# EXERCISE DETAILS:
Every line of the records counts; transcribe each one exactly.

--- START ---

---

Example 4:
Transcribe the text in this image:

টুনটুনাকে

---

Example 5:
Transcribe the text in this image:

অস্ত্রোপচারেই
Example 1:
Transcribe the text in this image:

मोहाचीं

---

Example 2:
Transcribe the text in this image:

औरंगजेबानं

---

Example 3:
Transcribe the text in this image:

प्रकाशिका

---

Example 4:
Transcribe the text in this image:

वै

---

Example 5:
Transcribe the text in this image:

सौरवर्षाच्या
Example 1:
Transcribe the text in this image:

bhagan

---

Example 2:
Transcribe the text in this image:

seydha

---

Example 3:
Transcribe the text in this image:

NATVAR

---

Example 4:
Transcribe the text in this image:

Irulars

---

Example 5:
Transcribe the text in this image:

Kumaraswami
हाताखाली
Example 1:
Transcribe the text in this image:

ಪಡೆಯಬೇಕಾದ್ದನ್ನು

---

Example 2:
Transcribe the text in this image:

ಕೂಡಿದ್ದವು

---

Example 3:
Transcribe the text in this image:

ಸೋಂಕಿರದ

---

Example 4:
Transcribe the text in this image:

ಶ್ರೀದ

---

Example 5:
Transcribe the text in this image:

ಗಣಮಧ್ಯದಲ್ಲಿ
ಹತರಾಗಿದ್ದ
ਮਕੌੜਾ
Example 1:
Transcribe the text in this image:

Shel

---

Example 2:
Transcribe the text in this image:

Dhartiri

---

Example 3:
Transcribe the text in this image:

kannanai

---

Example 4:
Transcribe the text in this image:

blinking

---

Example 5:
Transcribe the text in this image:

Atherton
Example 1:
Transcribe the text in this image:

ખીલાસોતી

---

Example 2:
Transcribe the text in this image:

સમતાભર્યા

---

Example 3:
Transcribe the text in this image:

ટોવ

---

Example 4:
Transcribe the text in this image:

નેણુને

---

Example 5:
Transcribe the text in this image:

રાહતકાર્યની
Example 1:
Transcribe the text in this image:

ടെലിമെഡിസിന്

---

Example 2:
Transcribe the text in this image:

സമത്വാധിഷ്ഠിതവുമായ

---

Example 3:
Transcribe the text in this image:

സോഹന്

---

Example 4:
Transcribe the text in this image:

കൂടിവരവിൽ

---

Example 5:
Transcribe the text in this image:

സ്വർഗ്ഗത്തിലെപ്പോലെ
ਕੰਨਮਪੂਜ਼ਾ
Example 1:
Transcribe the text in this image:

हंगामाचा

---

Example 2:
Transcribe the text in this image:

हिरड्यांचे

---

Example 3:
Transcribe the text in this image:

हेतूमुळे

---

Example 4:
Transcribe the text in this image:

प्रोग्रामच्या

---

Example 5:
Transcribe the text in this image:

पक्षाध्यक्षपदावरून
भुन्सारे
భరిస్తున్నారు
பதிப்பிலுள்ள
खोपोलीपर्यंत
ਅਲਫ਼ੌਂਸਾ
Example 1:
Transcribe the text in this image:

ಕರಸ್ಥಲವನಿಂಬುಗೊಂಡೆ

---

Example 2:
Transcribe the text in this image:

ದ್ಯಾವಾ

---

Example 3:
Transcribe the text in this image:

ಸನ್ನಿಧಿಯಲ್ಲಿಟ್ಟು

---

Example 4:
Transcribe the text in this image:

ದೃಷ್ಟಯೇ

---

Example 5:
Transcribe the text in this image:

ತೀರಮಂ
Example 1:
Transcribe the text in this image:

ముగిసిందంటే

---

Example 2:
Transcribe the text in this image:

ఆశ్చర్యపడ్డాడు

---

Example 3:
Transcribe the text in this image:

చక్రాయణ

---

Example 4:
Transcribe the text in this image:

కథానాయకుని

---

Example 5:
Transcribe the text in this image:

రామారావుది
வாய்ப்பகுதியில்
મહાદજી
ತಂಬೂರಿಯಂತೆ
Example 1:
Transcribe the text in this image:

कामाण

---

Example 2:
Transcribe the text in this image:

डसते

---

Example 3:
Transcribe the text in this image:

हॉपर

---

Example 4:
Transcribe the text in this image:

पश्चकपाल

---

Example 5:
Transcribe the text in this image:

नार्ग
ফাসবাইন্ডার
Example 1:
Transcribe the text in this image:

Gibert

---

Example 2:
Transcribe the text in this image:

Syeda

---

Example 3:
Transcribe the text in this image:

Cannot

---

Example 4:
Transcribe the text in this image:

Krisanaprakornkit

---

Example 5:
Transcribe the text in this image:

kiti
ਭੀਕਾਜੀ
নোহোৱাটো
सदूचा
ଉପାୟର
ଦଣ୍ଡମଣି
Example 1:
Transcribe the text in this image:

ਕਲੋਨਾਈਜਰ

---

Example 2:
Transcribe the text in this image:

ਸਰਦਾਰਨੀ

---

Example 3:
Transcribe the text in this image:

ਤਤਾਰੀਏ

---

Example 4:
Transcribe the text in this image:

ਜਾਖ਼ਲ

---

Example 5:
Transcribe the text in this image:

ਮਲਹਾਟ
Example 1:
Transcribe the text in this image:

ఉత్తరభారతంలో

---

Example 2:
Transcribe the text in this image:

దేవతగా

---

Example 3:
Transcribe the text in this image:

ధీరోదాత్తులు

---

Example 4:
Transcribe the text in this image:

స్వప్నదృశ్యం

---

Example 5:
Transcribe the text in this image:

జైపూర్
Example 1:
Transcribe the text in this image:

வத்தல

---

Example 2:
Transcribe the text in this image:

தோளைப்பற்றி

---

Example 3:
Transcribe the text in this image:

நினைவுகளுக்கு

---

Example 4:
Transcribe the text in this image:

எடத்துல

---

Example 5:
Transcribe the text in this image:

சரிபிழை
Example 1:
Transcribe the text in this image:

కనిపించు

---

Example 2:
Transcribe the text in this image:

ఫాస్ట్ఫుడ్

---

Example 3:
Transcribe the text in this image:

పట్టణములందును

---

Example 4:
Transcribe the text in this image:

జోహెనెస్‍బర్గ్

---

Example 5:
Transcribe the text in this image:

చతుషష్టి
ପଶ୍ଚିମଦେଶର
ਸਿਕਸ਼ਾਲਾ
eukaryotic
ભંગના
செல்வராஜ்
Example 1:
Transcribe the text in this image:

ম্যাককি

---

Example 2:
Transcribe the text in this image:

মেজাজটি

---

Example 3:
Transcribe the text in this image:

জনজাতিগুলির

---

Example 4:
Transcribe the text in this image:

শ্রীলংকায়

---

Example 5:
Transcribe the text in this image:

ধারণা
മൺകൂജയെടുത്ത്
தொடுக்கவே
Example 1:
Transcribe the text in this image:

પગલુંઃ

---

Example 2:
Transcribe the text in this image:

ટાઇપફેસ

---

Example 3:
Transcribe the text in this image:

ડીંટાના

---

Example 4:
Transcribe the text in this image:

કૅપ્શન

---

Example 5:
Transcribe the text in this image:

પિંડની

--- END ---

# SOLUTION:
---

Example 4:
Transcribe the text in this image:

টুনটুনাকে

---

Example 5:
Transcribe the text in this image:

অস্ত্রোপচারেই
Example 1:
Transcribe the text in this image:

मोहाचीं

---

Example 2:
Transcribe the text in this image:

औरंगजेबानं

---

Example 3:
Transcribe the text in this image:

प्रकाशिका

---

Example 4:
Transcribe the text in this image:

वै

---

Example 5:
Transcribe the text in this image:

सौरवर्षाच्या
Example 1:
Transcribe the text in this image:

bhagan

---

Example 2:
Transcribe the text in this image:

seydha

---

Example 3:
Transcribe the text in this image:

NATVAR

---

Example 4:
Transcribe the text in this image:

Irulars

---

Example 5:
Transcribe the text in this image:

Kumaraswami
हाताखाली
Example 1:
Transcribe the text in this image:

ಪಡೆಯಬೇಕಾದ್ದನ್ನು

---

Example 2:
Transcribe the text in this image:

ಕೂಡಿದ್ದವು

---

Example 3:
Transcribe the text in this image:

ಸೋಂಕಿರದ

---

Example 4:
Transcribe the text in this image:

ಶ್ರೀದ

---

Example 5:
Transcribe the text in this image:

ಗಣಮಧ್ಯದಲ್ಲಿ
ಹತರಾಗಿದ್ದ
ਮਕੌੜਾ
Example 1:
Transcribe the text in this image:

Shel

---

Example 2:
Transcribe the text in this image:

Dhartiri

---

Example 3:
Transcribe the text in this image:

kannanai

---

Example 4:
Transcribe the text in this image:

blinking

---

Example 5:
Transcribe the text in this image:

Atherton
Example 1:
Transcribe the text in this image:

ખીલાસોતી

---

Example 2:
Transcribe the text in this image:

સમતાભર્યા

---

Example 3:
Transcribe the text in this image:

ટોવ

---

Example 4:
Transcribe the text in this image:

નેણુને

---

Example 5:
Transcribe the text in this image:

રાહતકાર્યની
Example 1:
Transcribe the text in this image:

ടെലിമെഡിസിന്

---

Example 2:
Transcribe the text in this image:

സമത്വാധിഷ്ഠിതവുമായ

---

Example 3:
Transcribe the text in this image:

സോഹന്

---

Example 4:
Transcribe the text in this image:

കൂടിവരവിൽ

---

Example 5:
Transcribe the text in this image:

സ്വർഗ്ഗത്തിലെപ്പോലെ
ਕੰਨਮਪੂਜ਼ਾ
Example 1:
Transcribe the text in this image:

हंगामाचा

---

Example 2:
Transcribe the text in this image:

हिरड्यांचे

---

Example 3:
Transcribe the text in this image:

हेतूमुळे

---

Example 4:
Transcribe the text in this image:

प्रोग्रामच्या

---

Example 5:
Transcribe the text in this image:

पक्षाध्यक्षपदावरून
भुन्सारे
భరిస్తున్నారు
பதிப்பிலுள்ள
खोपोलीपर्यंत
ਅਲਫ਼ੌਂਸਾ
Example 1:
Transcribe the text in this image:

ಕರಸ್ಥಲವನಿಂಬುಗೊಂಡೆ

---

Example 2:
Transcribe the text in this image:

ದ್ಯಾವಾ

---

Example 3:
Transcribe the text in this image:

ಸನ್ನಿಧಿಯಲ್ಲಿಟ್ಟು

---

Example 4:
Transcribe the text in this image:

ದೃಷ್ಟಯೇ

---

Example 5:
Transcribe the text in this image:

ತೀರಮಂ
Example 1:
Transcribe the text in this image:

ముగిసిందంటే

---

Example 2:
Transcribe the text in this image:

ఆశ్చర్యపడ్డాడు

---

Example 3:
Transcribe the text in this image:

చక్రాయణ

---

Example 4:
Transcribe the text in this image:

కథానాయకుని

---

Example 5:
Transcribe the text in this image:

రామారావుది
வாய்ப்பகுதியில்
મહાદજી
ತಂಬೂರಿಯಂತೆ
Example 1:
Transcribe the text in this image:

कामाण

---

Example 2:
Transcribe the text in this image:

डसते

---

Example 3:
Transcribe the text in this image:

हॉपर

---

Example 4:
Transcribe the text in this image:

पश्चकपाल

---

Example 5:
Transcribe the text in this image:

नार्ग
ফাসবাইন্ডার
Example 1:
Transcribe the text in this image:

Gibert

---

Example 2:
Transcribe the text in this image:

Syeda

---

Example 3:
Transcribe the text in this image:

Cannot

---

Example 4:
Transcribe the text in this image:

Krisanaprakornkit

---

Example 5:
Transcribe the text in this image:

kiti
ਭੀਕਾਜੀ
নোহোৱাটো
सदूचा
ଉପାୟର
ଦଣ୍ଡମଣି
Example 1:
Transcribe the text in this image:

ਕਲੋਨਾਈਜਰ

---

Example 2:
Transcribe the text in this image:

ਸਰਦਾਰਨੀ

---

Example 3:
Transcribe the text in this image:

ਤਤਾਰੀਏ

---

Example 4:
Transcribe the text in this image:

ਜਾਖ਼ਲ

---

Example 5:
Transcribe the text in this image:

ਮਲਹਾਟ
Example 1:
Transcribe the text in this image:

ఉత్తరభారతంలో

---

Example 2:
Transcribe the text in this image:

దేవతగా

---

Example 3:
Transcribe the text in this image:

ధీరోదాత్తులు

---

Example 4:
Transcribe the text in this image:

స్వప్నదృశ్యం

---

Example 5:
Transcribe the text in this image:

జైపూర్
Example 1:
Transcribe the text in this image:

வத்தல

---

Example 2:
Transcribe the text in this image:

தோளைப்பற்றி

---

Example 3:
Transcribe the text in this image:

நினைவுகளுக்கு

---

Example 4:
Transcribe the text in this image:

எடத்துல

---

Example 5:
Transcribe the text in this image:

சரிபிழை
Example 1:
Transcribe the text in this image:

కనిపించు

---

Example 2:
Transcribe the text in this image:

ఫాస్ట్ఫుడ్

---

Example 3:
Transcribe the text in this image:

పట్టణములందును

---

Example 4:
Transcribe the text in this image:

జోహెనెస్‍బర్గ్

---

Example 5:
Transcribe the text in this image:

చతుషష్టి
ପଶ୍ଚିମଦେଶର
ਸਿਕਸ਼ਾਲਾ
eukaryotic
ભંગના
செல்வராஜ்
Example 1:
Transcribe the text in this image:

ম্যাককি

---

Example 2:
Transcribe the text in this image:

মেজাজটি

---

Example 3:
Transcribe the text in this image:

জনজাতিগুলির

---

Example 4:
Transcribe the text in this image:

শ্রীলংকায়

---

Example 5:
Transcribe the text in this image:

ধারণা
മൺകൂജയെടുത്ത്
தொடுக்கவே
Example 1:
Transcribe the text in this image:

પગલુંઃ

---

Example 2:
Transcribe the text in this image:

ટાઇપફેસ

---

Example 3:
Transcribe the text in this image:

ડીંટાના

---

Example 4:
Transcribe the text in this image:

કૅપ્શન

---

Example 5:
Transcribe the text in this image:

પિંડની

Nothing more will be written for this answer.